When I see women in ministry who are in burnout or on the way to burnout, I usually notice an imbalance of the inputs and outputs in their lives. The amount of ways they are pouring themselves out to care for others, to run their lives, and to stay on top of all of their responsibilities vastly outweighs the ways that they are taking in and receiving care and support themselves.
This is not usually something we can get to the bottom of in just one conversation, because there are so many factors and layers to it. Accordingly, I’m anticipating this may be a topic I cover over the course of several posts.
If this is you or someone in your life, one thing that can be helpful is actually taking stock of all of the outputs in one’s life. What are the things that drain your energy stores - emotionally, relationally, physically, mentally, and so on? If you created a thorough list, it would need to include all your work and personal responsibilities, any relational commitments that are draining (extended family? kids?), and so on.
When you work in church ministry, too, there are a lot of invisible weights that can get added onto this list. Such as:
Your pastor is also your boss… which means that any pastoral care you receive from your pastor is also affected by the employee-emloyer relationship. Thus, this is probably not a relationship where you feel complete freedom to be yourself, since it could impact your job or your working relationship.
Your friends are also your ministry volunteers…. which means you are managing the relationships as part of your job, not just as a friend - and sometimes those lines can get blurry and messy.
Your congregation always expects something from you. They see you first and foremost through your job title, not first and foremost through your covenental ties as brothers and sister in a church body.
Your fellow church members always expect you to be spiritually mature and get concerned if they hear about you struggling, since you are a leader on staff. This likely affects the way you can open up in small group/Bible study settings and be known within your congregation.
You have different levels of relationships within the church - acquaintances, friends, etc. - but you are always navigating how much you can open up to people, how safe people are, and whether it would be a good idea or not to open up about certain things to people within the congregation.
Every time you show up at church, there is a certain stress that comes with it, as you have to have your “I’m a leader” hat on. You can’t just be a congregation member solely.
You might know about a lot of messy behind-the-scenes things at the church, perhaps especially about pastors, how decisions are made, and so on. This can mean that you don’t hear the sermons or experience the worship services in the same way, because a lot of it feels disingenuous to you.

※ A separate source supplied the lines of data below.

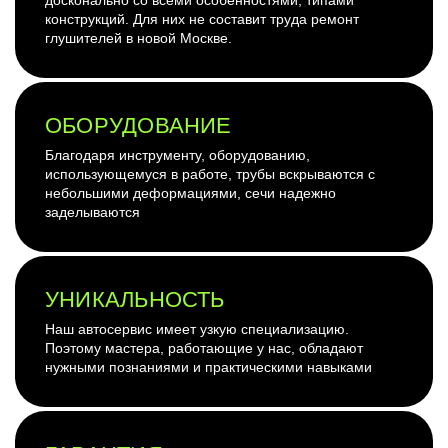
конструкций. Для них не составит труда ремонт
глушителей в новой Москве.
ОБОРУДОВАНИЕ
Благодаря инструменту, оборудованию,
использующемуся в работе, трубы вскрываются с
небольшими деформациями, сечи надежно
заделываются
УНИКАЛЬНОСТЬ
Наш автосервис имеет узкую специализацию.
Поэтому мастера, работающие у нас, обладают
нужными познаниями и практическими навыками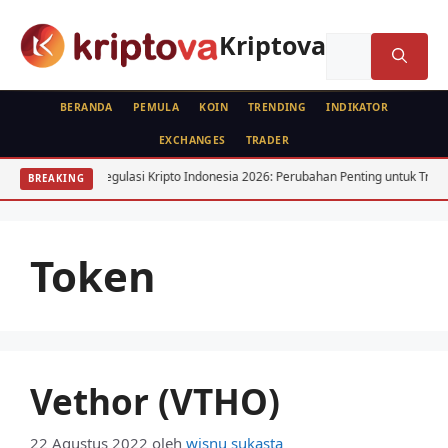
Langsung
ke
Kriptova
Cari
isi
untuk:
BERANDA
PEMULA
KOIN
TRENDING
INDIKATOR
EXCHANGES
TRADER
ama
Regulasi Kripto Indonesia 2026: Perubahan Penting untuk Trader
BREAKING
Token
Vethor (VTHO)
22 Agustus 2022
oleh
wisnu sukasta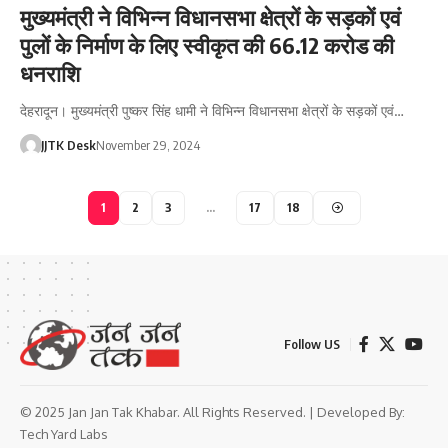
मुख्यमंत्री ने विभिन्न विधानसभा क्षेत्रों के सड़कों एवं
पुलों के निर्माण के लिए स्वीकृत की 66.12 करोड की
धनराशि
देहरादून। मुख्यमंत्री पुष्कर सिंह धामी ने विभिन्न विधानसभा क्षेत्रों के सड़कों एवं…
JJTK Desk
November 29, 2024
1
2
3
…
17
18
Follow US
© 2025 Jan Jan Tak Khabar. All Rights Reserved. | Developed By:
Tech Yard Labs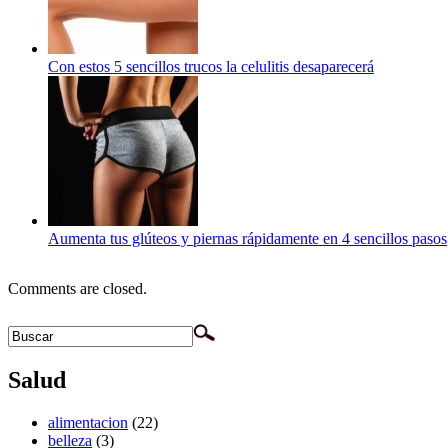
Con estos 5 sencillos trucos la celulitis desaparecerá
Aumenta tus glúteos y piernas rápidamente en 4 sencillos pasos
Comments are closed.
Salud
alimentacion
(22)
belleza
(3)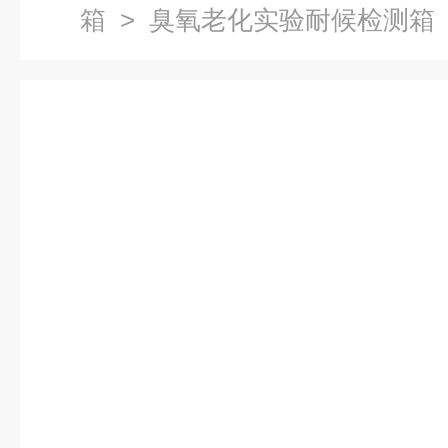
箱
> 臭氧老化实验耐候检测箱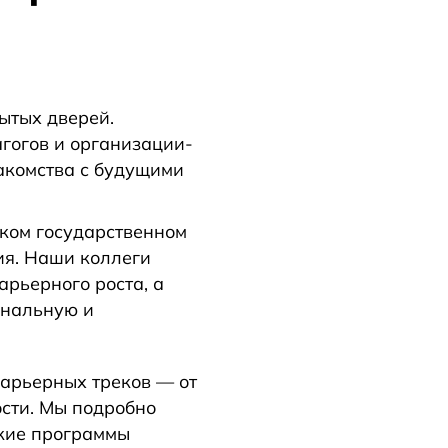
ытых дверей.
гогов и организации-
акомства с будущими
ком государственном
ия. Наши коллеги
рьерного роста, а
ональную и
карьерных треков — от
сти. Мы подробно
акие программы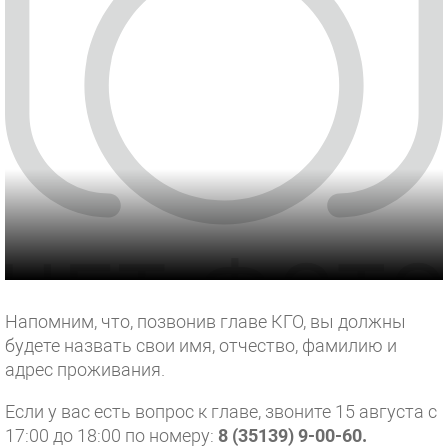
Напомним, что, позвонив главе КГО, вы должны
будете назвать свои имя, отчество, фамилию и
адрес проживания.
Если у вас есть вопрос к главе, звоните 15 августа с
17:00 до 18:00 по номеру:
8 (35139) 9-00-60.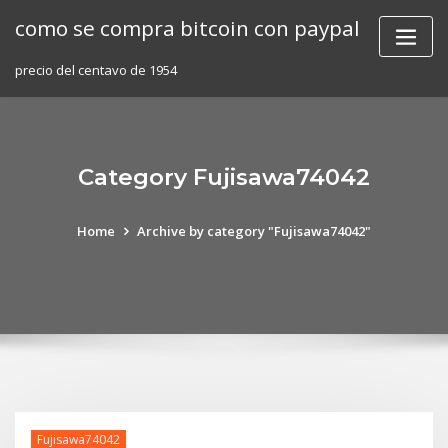
Skip
como se compra bitcoin con paypal
to
content
precio del centavo de 1954
Category Fujisawa74042
Home
Archive by category "Fujisawa74042"
Fujisawa74042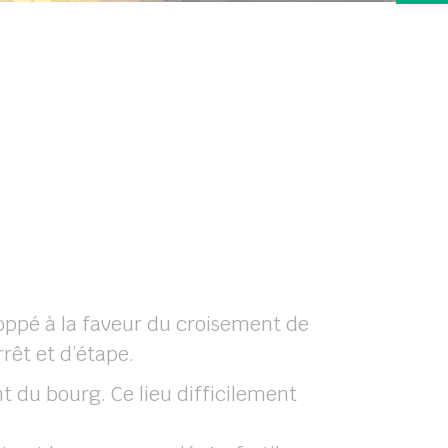
eloppé à la faveur du croisement de
rêt et d’étape.
 du bourg. Ce lieu difficilement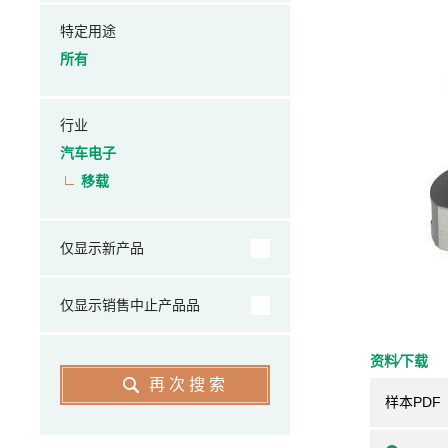
特定用途
所有
行业
汽车电子
移载
仅显示新产品
仅显示销售中止产品品
资料⁄下载
再次搜索
样本PDF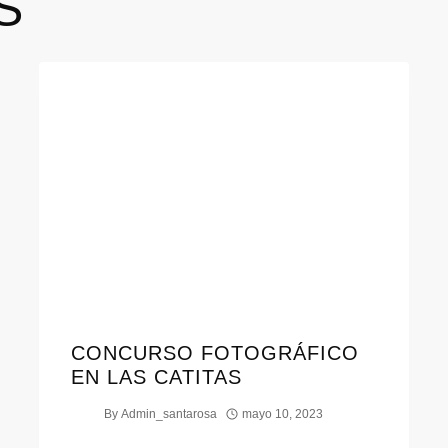
S
CONCURSO FOTOGRÁFICO
EN LAS CATITAS
By
Admin_santarosa
mayo 10, 2023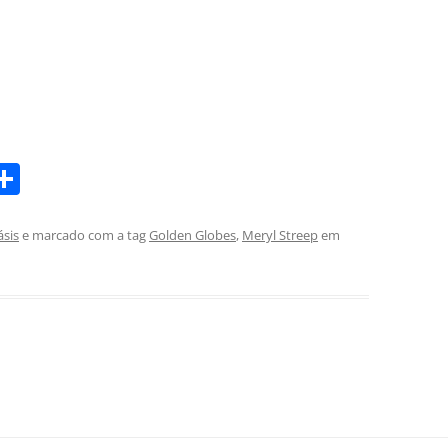
S
m
h
i
ar
ásis
e marcado com a tag
Golden Globes
,
Meryl Streep
em
e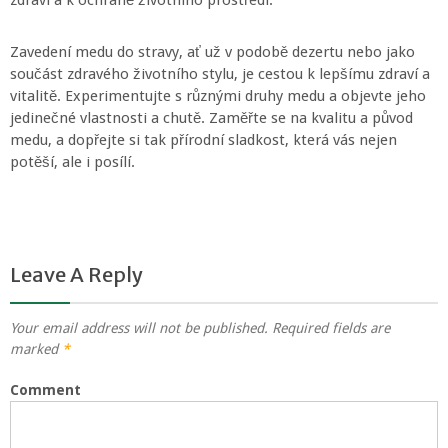
zdraví a k ochraně životního prostředí.
Zavedení medu do stravy, ať už v podobě dezertu nebo jako
součást zdravého životního stylu, je cestou k lepšímu zdraví a
vitalitě. Experimentujte s různými druhy medu a objevte jeho
jedinečné vlastnosti a chutě. Zaměřte se na kvalitu a původ
medu, a dopřejte si tak přírodní sladkost, která vás nejen
potěší, ale i posílí.
Leave A Reply
Your email address will not be published.
Required fields are
marked
*
Comment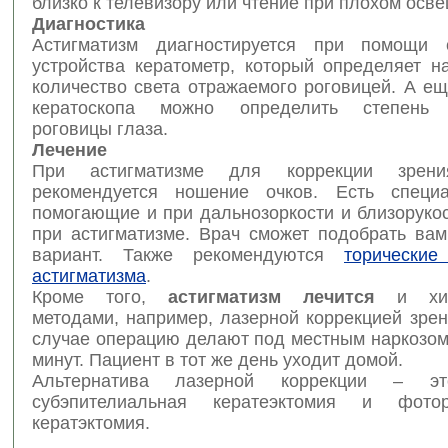
близко к телевизору или чтение при плохом осв
Диагностика
Астигматизм диагностируется при помощи с
устройства кератометр, который определяет н
количество света отражаемого роговицей. А е
кератоскопа можно определить степень 
роговицы глаза.
Лечение
При астигматизме для коррекции зрени
рекомендуется ношение очков. Есть специа
помогающие и при дальнозоркости и близорукос
при астигматизме. Врач сможет подобрать ва
вариант. Также рекомендуются
торически
астигматизма
.
Кроме того,
астигматизм лечится
и хиру
методами, например, лазерной коррекцией зре
случае операцию делают под местным наркозом
минут. Пациент в тот же день уходит домой.
Альтернатива лазерной коррекции – эт
субэпителиальная кератеэктомия и фотор
кератэктомия.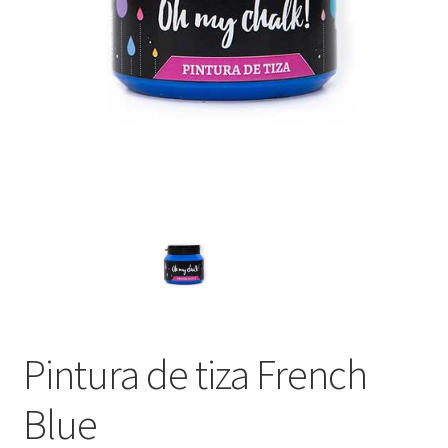
Packaging
Oh My Chalk!
Mi cuenta
Preguntas Frecuentes
Cambios y devoluciones
Navidad
Pintura de tiza French
Blue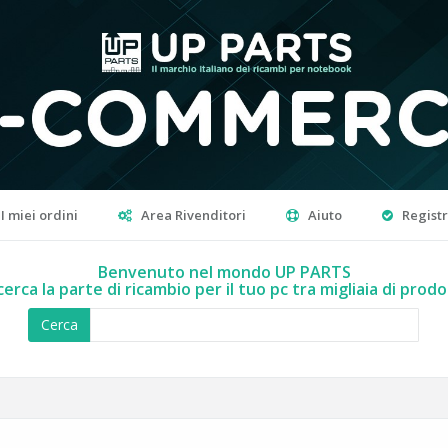
I miei ordini
Area Rivenditori
Aiuto
Regist
Benvenuto nel mondo UP PARTS
cerca la parte di ricambio per il tuo pc tra migliaia di prodo
Cerca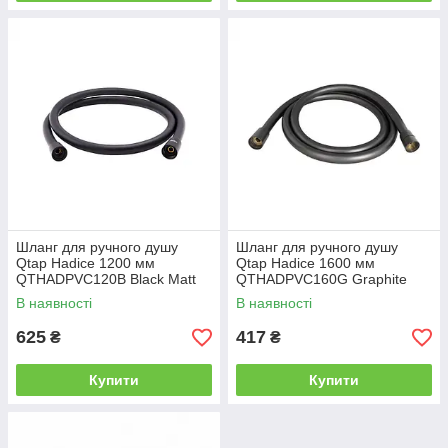
Шланг для ручного душу
Шланг для ручного душу
Qtap Hadice 1200 мм
Qtap Hadice 1600 мм
QTHADPVC120B Black Matt
QTHADPVC160G Graphite
В наявності
В наявності
625
417
₴
₴
Купити
Купити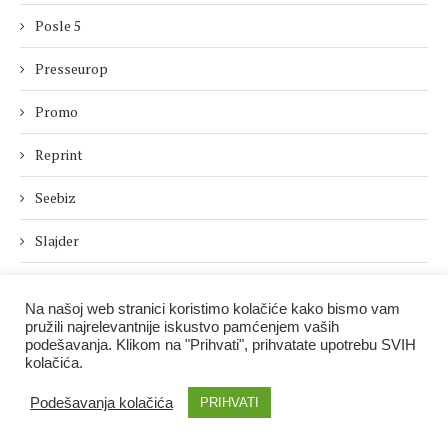
Posle 5
Presseurop
Promo
Reprint
Seebiz
Slajder
Specijalna izdanja
Na našoj web stranici koristimo kolačiće kako bismo vam
Tekstovi
pružili najrelevantnije iskustvo pamćenjem vaših
podešavanja. Klikom na "Prihvati", prihvatate upotrebu SVIH
kolačića.
Uncategorized
Podešavanja kolačića
PRIHVATI
Vesti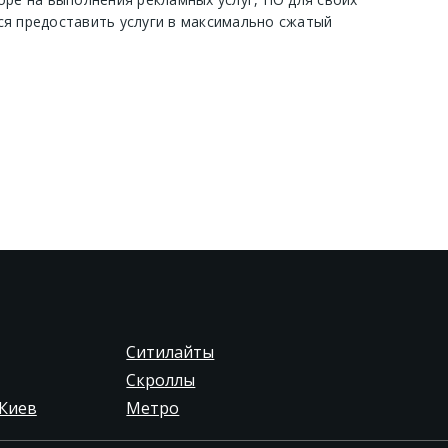
ся предоставить услуги в максимально сжатый
Ситилайты
Скроллы
Киев
Метро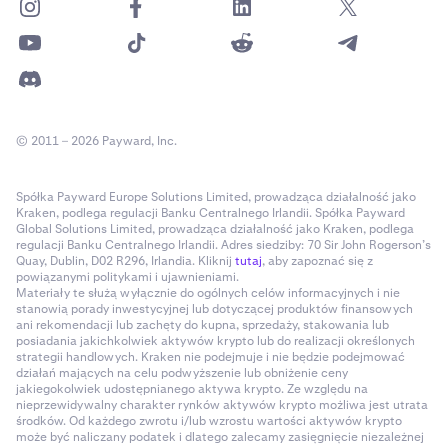
© 2011 – 2026 Payward, Inc.
Spółka Payward Europe Solutions Limited, prowadząca działalność jako
Kraken, podlega regulacji Banku Centralnego Irlandii. Spółka Payward
Global Solutions Limited, prowadząca działalność jako Kraken, podlega
regulacji Banku Centralnego Irlandii. Adres siedziby: 70 Sir John Rogerson’s
Quay, Dublin, D02 R296, Irlandia. Kliknij
tutaj
, aby zapoznać się z
powiązanymi politykami i ujawnieniami.
Materiały te służą wyłącznie do ogólnych celów informacyjnych i nie
stanowią porady inwestycyjnej lub dotyczącej produktów finansowych
ani rekomendacji lub zachęty do kupna, sprzedaży, stakowania lub
posiadania jakichkolwiek aktywów krypto lub do realizacji określonych
strategii handlowych. Kraken nie podejmuje i nie będzie podejmować
działań mających na celu podwyższenie lub obniżenie ceny
jakiegokolwiek udostępnianego aktywa krypto. Ze względu na
nieprzewidywalny charakter rynków aktywów krypto możliwa jest utrata
środków. Od każdego zwrotu i/lub wzrostu wartości aktywów krypto
może być naliczany podatek i dlatego zalecamy zasięgnięcie niezależnej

When these things are true, navigating relationships at church involves a lot more energy than it would for the average person. Whereas church may normally be a setting where others get input and get filled up, your experience of church is one of a complex tangled web of outputs... mixed with a level of perhaps diminished inputs. Your relationships with your pastor, your friends, your congregation, and your church leaders (which, again, are relationships that most people likely experience as fulfilling, not as draining) are all made more complex by their dual nature.
Some people in ministry have gotten so used to this that they dismiss it as just part of the reality they have to deal with. But if we’re going to take serious stock of our inputs and outputs, let’s actually name and notice these kinds of things.
I’ve had a few conversations recently where women basically said to me that they had never questioned the concept that church has always been stressful to them for their entire adult life. To me, this is a warning sign, like a light on the dashboard. It could mean that something needs to shift in her thought life, that she’s in an unhealthy church context and needs to find a different one, that she has failed to make good relationships with others in her congregation, or any other number of things. Much like the “check engine light,” it’s a general indicator, and we have to explore further to find the actual cause and solutions. But the least helpful thing we could do is just ignore the light.
So, as you take stock of your own life inputs and outputs, start here: What are the outputs in your life? How does working at your church impact your list of outputs? And what else is on this list of invisible weights for you?